Artworks by Bangalore-based artist on vintage papers act as keepers of old memories
One look at the dreamlike animal imagery in works of Bakula Nayak, and you’ll spot old legal documents, bills, etc. depicting lives of their owners.
Ahmed Hussain, a resident of Old Delhi’s Jama Masjid area in 1947, filed his taxes regularly. He pinned all the receipts meticulously. His life encapsulated in bills is among the seven lives that unfurl in Bangalore-based artist Bakula Nayak’s dreamy paintings as part of her first solo exhibition titled Intimate Strangers, in Delhi. “That’s how I see it (people’s lives) when I find old or vintage papers such as bills, legal documents, photographs, etc,” says Nayak.
Her journey of bringing our emotions in one’s belongings began about five years back. “I studied architecture and design, and worked in the US for some of the biggest brands. But, when I lost my father in India in 2013, I discovered a box that my mother (who I lost much early) had concealed from me. I remember asking my mother about the contents in the box, and she used to always say ‘I’ll show it to you when the time comes’. But, that never happened; it was only after my father’s death that I opened the box to find 300 letters that my parents had written to each other whenever they were apart. I never knew they were so romantic! That’s when I started drawing; and drew on those letters,” recollects Nayak.
A painting titled Let’s Wander includes an old postcard.
The cathartic process to overcome her grief refined the artist in Nayak. “I stopped writing on the letters because each time I read them, I cried. But then I started drawing on other old papers. Since school, I had a thing for old papers. There are also other things such as vintage tea cups and ceramic rabbits that I have collected over the years. I feel that there was somebody who spent a part of their life in creating these, and now nobody takes care of them… And, there’s an instant joy that I experience on seeing such things.”
The 43-year-old artist finds old articles and then imagines lives of those who owned them. “The key is the romance. I found a bill book and realised that it belonged to someone from 1907. This guy used to always start writing with either ‘It’s a rainy day’ or ‘It’s a fine day’. Most of his writings are cut and dry, and look like all work talk. But then there’s one line ‘The wife is here and fun since Tuesday’. This reminded me of my husband; he too has just two things in life – his work and his wife,” says Nayak.
An artwork based on Ahmed Hussain’s bills.

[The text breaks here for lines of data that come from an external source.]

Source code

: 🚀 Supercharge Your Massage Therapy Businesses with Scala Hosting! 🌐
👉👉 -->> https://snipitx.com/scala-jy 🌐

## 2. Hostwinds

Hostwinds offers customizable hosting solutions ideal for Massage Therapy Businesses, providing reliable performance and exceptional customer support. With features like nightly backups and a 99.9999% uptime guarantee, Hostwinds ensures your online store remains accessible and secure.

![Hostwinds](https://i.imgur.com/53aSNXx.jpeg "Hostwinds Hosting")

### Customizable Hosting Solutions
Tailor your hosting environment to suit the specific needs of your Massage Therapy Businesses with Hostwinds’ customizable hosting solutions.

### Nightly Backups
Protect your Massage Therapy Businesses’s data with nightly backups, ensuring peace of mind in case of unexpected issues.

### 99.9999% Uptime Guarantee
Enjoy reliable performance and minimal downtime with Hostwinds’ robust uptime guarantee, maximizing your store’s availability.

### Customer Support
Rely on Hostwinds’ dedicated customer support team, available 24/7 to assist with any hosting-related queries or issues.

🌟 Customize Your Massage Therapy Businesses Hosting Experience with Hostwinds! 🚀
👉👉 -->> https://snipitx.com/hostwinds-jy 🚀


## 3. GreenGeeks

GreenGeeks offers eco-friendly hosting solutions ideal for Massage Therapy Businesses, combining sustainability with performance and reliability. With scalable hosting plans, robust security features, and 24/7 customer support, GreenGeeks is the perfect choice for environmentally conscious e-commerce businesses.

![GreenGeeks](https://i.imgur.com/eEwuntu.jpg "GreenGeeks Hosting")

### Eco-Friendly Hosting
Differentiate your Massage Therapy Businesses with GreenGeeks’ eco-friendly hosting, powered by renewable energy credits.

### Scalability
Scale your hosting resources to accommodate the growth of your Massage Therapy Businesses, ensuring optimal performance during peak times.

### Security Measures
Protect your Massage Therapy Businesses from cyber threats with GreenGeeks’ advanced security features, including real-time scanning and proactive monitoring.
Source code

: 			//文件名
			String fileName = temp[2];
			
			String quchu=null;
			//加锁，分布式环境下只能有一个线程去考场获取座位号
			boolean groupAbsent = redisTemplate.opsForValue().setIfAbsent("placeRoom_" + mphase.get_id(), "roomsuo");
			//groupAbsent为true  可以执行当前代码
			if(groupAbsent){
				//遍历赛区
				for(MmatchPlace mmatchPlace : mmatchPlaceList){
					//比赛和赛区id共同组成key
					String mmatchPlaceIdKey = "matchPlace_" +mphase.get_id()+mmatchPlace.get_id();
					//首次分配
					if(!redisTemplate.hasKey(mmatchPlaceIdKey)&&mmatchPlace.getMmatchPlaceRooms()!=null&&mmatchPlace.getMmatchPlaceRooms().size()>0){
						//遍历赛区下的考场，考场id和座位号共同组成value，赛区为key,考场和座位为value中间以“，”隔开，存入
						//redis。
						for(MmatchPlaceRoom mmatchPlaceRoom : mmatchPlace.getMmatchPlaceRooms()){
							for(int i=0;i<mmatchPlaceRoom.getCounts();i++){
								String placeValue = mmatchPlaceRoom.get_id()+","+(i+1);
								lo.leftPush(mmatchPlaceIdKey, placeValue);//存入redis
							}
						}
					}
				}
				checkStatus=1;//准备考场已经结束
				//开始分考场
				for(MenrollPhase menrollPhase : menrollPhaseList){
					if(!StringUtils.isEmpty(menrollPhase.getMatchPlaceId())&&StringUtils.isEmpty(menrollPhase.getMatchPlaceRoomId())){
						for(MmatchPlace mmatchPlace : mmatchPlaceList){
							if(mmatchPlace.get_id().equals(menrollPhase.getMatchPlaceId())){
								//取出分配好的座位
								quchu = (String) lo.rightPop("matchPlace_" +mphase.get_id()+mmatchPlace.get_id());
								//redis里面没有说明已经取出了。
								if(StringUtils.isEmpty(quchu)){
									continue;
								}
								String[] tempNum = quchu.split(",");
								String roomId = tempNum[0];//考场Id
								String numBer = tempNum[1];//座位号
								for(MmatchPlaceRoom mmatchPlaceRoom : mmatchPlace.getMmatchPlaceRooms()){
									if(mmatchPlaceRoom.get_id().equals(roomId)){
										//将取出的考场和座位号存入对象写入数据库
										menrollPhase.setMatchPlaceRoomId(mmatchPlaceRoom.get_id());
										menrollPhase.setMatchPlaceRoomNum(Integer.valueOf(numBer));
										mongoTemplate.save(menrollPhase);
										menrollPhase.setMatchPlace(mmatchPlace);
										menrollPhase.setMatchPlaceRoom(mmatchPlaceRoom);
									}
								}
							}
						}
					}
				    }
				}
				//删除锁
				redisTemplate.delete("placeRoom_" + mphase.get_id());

Most of the papers she has drawn on are from US or Europe; a few are from India. These papers become a canvas for Nayak’s artworks that have dominant animal imagery. One can spot a cat riding a bicycle, a bird looking in the mirror or flamingos romancing beside a frog in yoga asana.
An artwork titled Getting To The Bottom on a stamp paper.
It’s, however, not just the nostalgia of the old that inspires the artist. “I’m also a Bollywood fan. So while working for this series, I was driven by the song Tu Kisi Rail Si (from 2015 film Masaan). I finished the entire series in one stretch while listening to this song,” she laughs, as the conversation ends.